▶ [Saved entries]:

○ ○ ○ ○

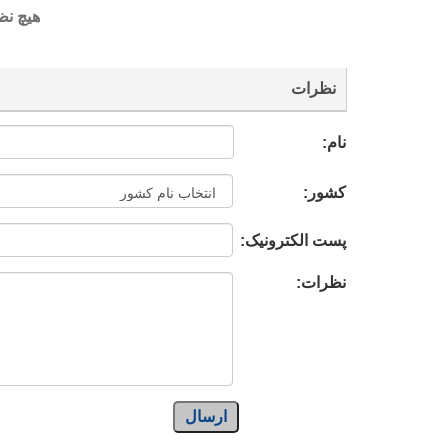
هیچ نظ
نظرات
نام:
کشور:
پست الکترونیک:
نظرات:
ارسال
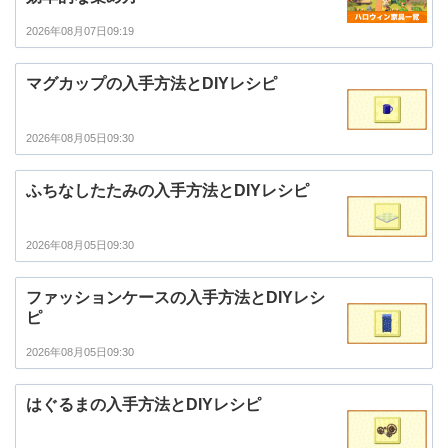
2026年08月07日09:19
マグカップの入手方法とDIYレシピ
2026年08月05日09:30
ふちなしたたみの入手方法とDIYレシピ
2026年08月05日09:30
ファッションケースの入手方法とDIYレシ
ピ
2026年08月05日09:30
はぐるまの入手方法とDIYレシピ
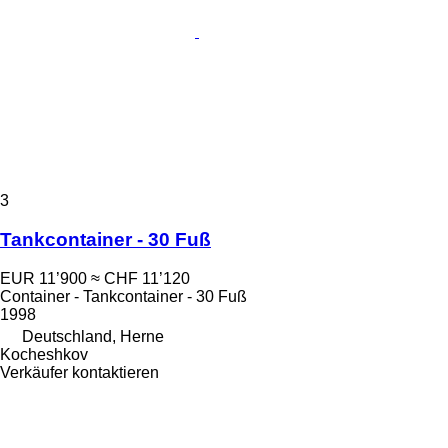
3
Tankcontainer - 30 Fuß
EUR 11’900
≈ CHF 11’120
Container - Tankcontainer - 30 Fuß
1998
Deutschland, Herne
Kocheshkov
Verkäufer kontaktieren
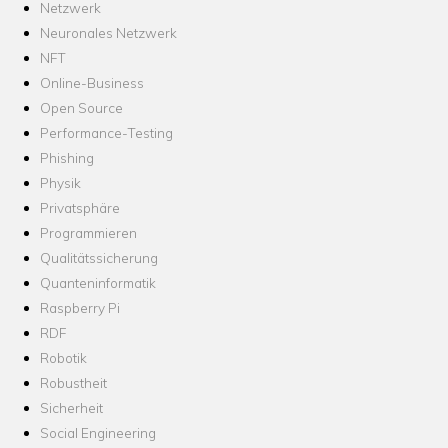
Netzwerk
Neuronales Netzwerk
NFT
Online-Business
Open Source
Performance-Testing
Phishing
Physik
Privatsphäre
Programmieren
Qualitätssicherung
Quanteninformatik
Raspberry Pi
RDF
Robotik
Robustheit
Sicherheit
Social Engineering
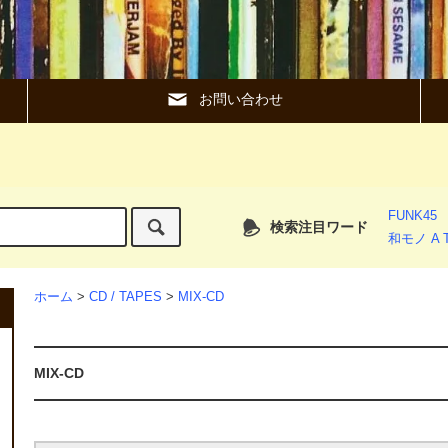
お問い合わせ
FUNK45
検索注目ワード
和モノ A T
ホーム
>
CD / TAPES
>
MIX-CD
MIX-CD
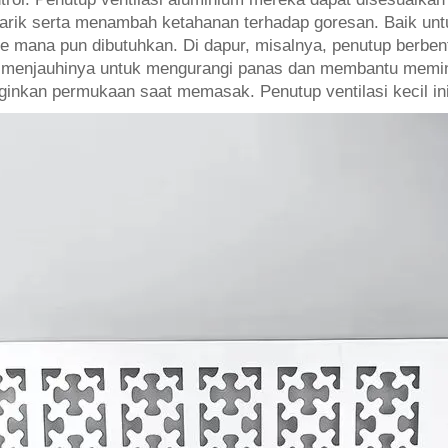
enarik serta menambah ketahanan terhadap goresan. Baik un
 ke mana pun dibutuhkan. Di dapur, misalnya, penutup berbe
menjauhinya untuk mengurangi panas dan membantu memini
kan permukaan saat memasak. Penutup ventilasi kecil ini p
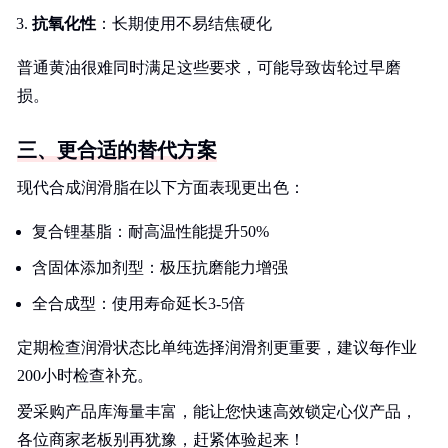
抗氧化性
：长期使用不易结焦硬化
普通黄油很难同时满足这些要求，可能导致齿轮过早磨
损。
三、更合适的替代方案
现代合成润滑脂在以下方面表现更出色：
复合锂基脂：耐高温性能提升50%
含固体添加剂型：极压抗磨能力增强
全合成型：使用寿命延长3-5倍
定期检查润滑状态比单纯选择润滑剂更重要，建议每作业
200小时检查补充。
爱采购产品库海量丰富，能让您快速高效锁定心仪产品，
各位商家老板别再犹豫，赶紧体验起来！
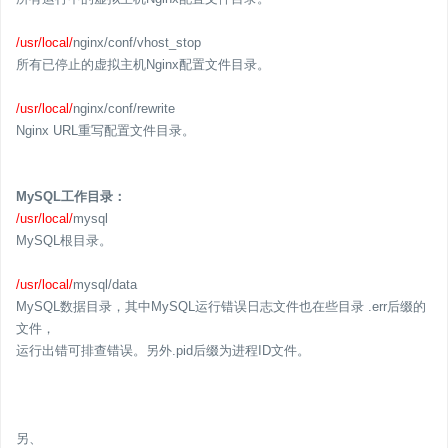
/usr/local/
nginx/conf/vhost_stop
所有已停止的虚拟主机Nginx配置文件目录。
/usr/local/
nginx/conf/rewrite
Nginx URL重写配置文件目录。
MySQL
工作
目录：
/usr/local/
mysql
MySQL根目录。
/usr/local/
mysql/data
MySQL数据目录，其中MySQL运行错误日志文件也在些目录 .err后缀的
文件，
运行出错可排查错误。另外.pid后缀为进程ID文件。
另、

○ ○ ○ ○

▶ [Directions for this task]: Substitute "Tank-Container" for every occurrence of "Tankcontainer" throughout the records above, and reproduce all of the text with no other changes. Omit the pictures from your answer.

▶ [Solution for this task]:
هیچ نظ
نظرات
نام:
کشور:
پست الکترونیک:
نظرات:
ارسال
2026年08月07日09:19
マグカップの入手方法とDIYレシピ
2026年08月05日09:30
ふちなしたたみの入手方法とDIYレシピ
2026年08月05日09:30
ファッションケースの入手方法とDIYレシ
ピ
2026年08月05日09:30
はぐるまの入手方法とDIYレシピ
3
Tank-Container - 30 Fuß
EUR 11’900
≈ CHF 11’120
Container - Tank-Container - 30 Fuß
1998
Deutschland, Herne
Kocheshkov
Verkäufer kontaktieren
Netzwerk
Neuronales Netzwerk
NFT
Online-Business
Open Source
Performance-Testing
Phishing
Physik
Privatsphäre
Programmieren
Qualitätssicherung
Quanteninformatik
Raspberry Pi
RDF
Robotik
Robustheit
Sicherheit
Social Engineering
お問い合わせ
FUNK45
検索注目ワード
和モノ A T
ホーム
>
CD / TAPES
>
MIX-CD
MIX-CD
enarik serta menambah ketahanan terhadap goresan. Baik un
 ke mana pun dibutuhkan. Di dapur, misalnya, penutup berbe
menjauhinya untuk mengurangi panas dan membantu memini
kan permukaan saat memasak. Penutup ventilasi kecil ini p
抗氧化性
：长期使用不易结焦硬化
普通黄油很难同时满足这些要求，可能导致齿轮过早磨
损。
三、更合适的替代方案
现代合成润滑脂在以下方面表现更出色：
复合锂基脂：耐高温性能提升50%
含固体添加剂型：极压抗磨能力增强
全合成型：使用寿命延长3-5倍
定期检查润滑状态比单纯选择润滑剂更重要，建议每作业
200小时检查补充。
爱采购产品库海量丰富，能让您快速高效锁定心仪产品，
各位商家老板别再犹豫，赶紧体验起来！
/usr/local/
nginx/conf/vhost_stop
所有已停止的虚拟主机Nginx配置文件目录。
/usr/local/
nginx/conf/rewrite
Nginx URL重写配置文件目录。
MySQL
工作
目录：
/usr/local/
mysql
MySQL根目录。
/usr/local/
mysql/data
MySQL数据目录，其中MySQL运行错误日志文件也在些目录 .err后缀的
文件，
运行出错可排查错误。另外.pid后缀为进程ID文件。
另、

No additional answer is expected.